Froman: Israel is committing to withdraw from Gaza, or at least most of it, but it’s hard to imagine that Israel is going to give up control over access to Gaza from Egypt, where so much of the material support for Hamas came from, or to allow Hamas access to the border with Israel, through which the October 7 attack was launched. The degree to which Israel will control the Philadelphi Corridor in the south and a buffer zone in the north of Gaza will be critical.
All that suggests that there are many ways the agreement could fall apart. Steven, as those of us who follow Mideast peacemaking know all too well, just because there’s a deal doesn’t mean that it will hold. But if it does go into effect, should we consider the Israel-Hamas war over?

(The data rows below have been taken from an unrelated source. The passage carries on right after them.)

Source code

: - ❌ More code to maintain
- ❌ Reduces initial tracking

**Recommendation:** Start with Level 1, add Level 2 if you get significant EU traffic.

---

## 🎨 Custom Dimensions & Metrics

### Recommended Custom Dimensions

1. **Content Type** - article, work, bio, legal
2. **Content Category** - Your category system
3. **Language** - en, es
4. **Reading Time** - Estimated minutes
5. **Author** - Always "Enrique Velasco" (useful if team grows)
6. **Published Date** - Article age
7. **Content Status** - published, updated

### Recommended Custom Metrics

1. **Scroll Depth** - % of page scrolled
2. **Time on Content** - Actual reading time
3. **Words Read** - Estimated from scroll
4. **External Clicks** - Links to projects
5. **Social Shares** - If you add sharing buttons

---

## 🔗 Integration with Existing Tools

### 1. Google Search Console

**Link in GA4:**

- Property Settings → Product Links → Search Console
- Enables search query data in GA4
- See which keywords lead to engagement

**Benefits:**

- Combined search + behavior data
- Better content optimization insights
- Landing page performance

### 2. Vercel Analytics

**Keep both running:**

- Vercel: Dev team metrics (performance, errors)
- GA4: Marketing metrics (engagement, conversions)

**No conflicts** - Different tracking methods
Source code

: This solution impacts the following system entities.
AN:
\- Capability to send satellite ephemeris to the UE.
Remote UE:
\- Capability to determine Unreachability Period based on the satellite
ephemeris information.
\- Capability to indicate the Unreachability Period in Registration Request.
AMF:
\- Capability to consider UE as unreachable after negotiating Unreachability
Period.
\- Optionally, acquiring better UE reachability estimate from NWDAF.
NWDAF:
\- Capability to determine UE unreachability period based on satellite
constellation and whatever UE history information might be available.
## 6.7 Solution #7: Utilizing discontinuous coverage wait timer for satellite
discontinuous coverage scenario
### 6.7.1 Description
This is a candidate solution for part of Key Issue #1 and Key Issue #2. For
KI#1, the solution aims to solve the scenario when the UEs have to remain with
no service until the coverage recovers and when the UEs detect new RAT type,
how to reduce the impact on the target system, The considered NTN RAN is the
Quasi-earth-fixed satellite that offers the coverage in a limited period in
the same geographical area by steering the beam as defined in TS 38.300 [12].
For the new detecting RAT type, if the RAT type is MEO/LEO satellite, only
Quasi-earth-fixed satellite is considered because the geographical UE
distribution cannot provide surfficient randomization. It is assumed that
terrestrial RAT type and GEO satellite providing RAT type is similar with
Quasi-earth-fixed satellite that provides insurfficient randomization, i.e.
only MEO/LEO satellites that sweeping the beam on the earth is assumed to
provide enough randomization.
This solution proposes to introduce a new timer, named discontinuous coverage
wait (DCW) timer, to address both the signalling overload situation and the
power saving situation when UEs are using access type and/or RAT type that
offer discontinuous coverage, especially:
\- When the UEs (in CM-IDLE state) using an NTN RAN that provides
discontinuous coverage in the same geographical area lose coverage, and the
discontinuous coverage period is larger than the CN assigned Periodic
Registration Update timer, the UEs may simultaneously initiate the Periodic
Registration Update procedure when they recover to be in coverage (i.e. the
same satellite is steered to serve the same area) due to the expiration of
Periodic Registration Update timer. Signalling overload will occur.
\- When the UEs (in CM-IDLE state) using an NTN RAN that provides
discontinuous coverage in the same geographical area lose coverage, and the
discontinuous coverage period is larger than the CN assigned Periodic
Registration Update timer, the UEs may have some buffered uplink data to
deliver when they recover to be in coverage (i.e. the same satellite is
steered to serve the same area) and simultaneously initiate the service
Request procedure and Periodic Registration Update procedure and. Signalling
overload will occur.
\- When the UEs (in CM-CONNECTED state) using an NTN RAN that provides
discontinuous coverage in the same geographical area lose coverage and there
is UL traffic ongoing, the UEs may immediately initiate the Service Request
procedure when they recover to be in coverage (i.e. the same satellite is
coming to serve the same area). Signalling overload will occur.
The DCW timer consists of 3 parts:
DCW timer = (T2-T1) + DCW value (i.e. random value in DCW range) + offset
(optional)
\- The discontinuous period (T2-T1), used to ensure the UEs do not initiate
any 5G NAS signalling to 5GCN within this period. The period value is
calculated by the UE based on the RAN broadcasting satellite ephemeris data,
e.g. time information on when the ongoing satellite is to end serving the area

Cook: Not necessarily. Remember, when Hamas launched its attacks on October 7, 2023, it was also launching a total war that included a broad international effort to delegitimize Israel. Even if a cease-fire were to end the hostilities in Gaza, as the draft agreement envisions, Hamas, affiliated groups, and Iran would continue the war by other means.
What’s more, the division of the agreement into three phases makes it vulnerable to vigorous opposition on both sides. The first phase alone is six weeks, and only on the sixteenth day of that stage will negotiations begin over the terms of the second phase. That’s a lot of time for Israeli and Palestinian opponents of the deal to undermine it.
Who might the main spoilers be? Israeli settlers who want nothing less than the destruction of Hamas and the resettlement of Gaza, on one hand, and Palestinian extremists who believe they are winning, on the other.
But for the moment, let’s assume the deal holds. There is also the question of its broader regional effects. Soon after the Israel-Hamas war began, it started spilling over across the region, with the proxy conflict between Israel and Iran escalating in particular. The Houthis in Yemen and Hezbollah in Lebanon—Iranian-backed militias, both—increased their attacks. It is unclear what the agreement portends for these spillover conflicts.
Froman: It turned out that what happens in Gaza doesn’t necessarily stay in Gaza. Hezbollah in Lebanon has been dramatically degraded and pushed back. Yet the Houthis not only continue to wreak havoc on shipping in the Red Sea but also threaten U.S. forces in the region.
The question now is whether a cease-fire in Gaza—like the outbreak of war there—will have spillover effects. With the fall of Bashar al-Assad in Syria, Hezbollah has lost its access to support routes from Iran. That said, it’s unclear whether the Houthis, with Iran’s support, will stand down to allow the situation in Gaza to stabilize.
Moreover, when we look more broadly across the region, as our CFR colleague Elliott Abrams noted yesterday, Saudi Arabia’s de facto leader, Mohammed bin Salman, has been speaking in much harsher terms about the Israeli campaign in Gaza and made it very clear that the normalization of Saudi relations with Israel will require a Palestinian state.
I wouldn’t hold my breath for that: president after president has tried and failed to strike a lasting settlement between the Israelis and the Palestinians. So even if this week’s deal does hold, its implications may be limited to stabilizing the situation in Gaza—which, given how much suffering the war has caused, is still something.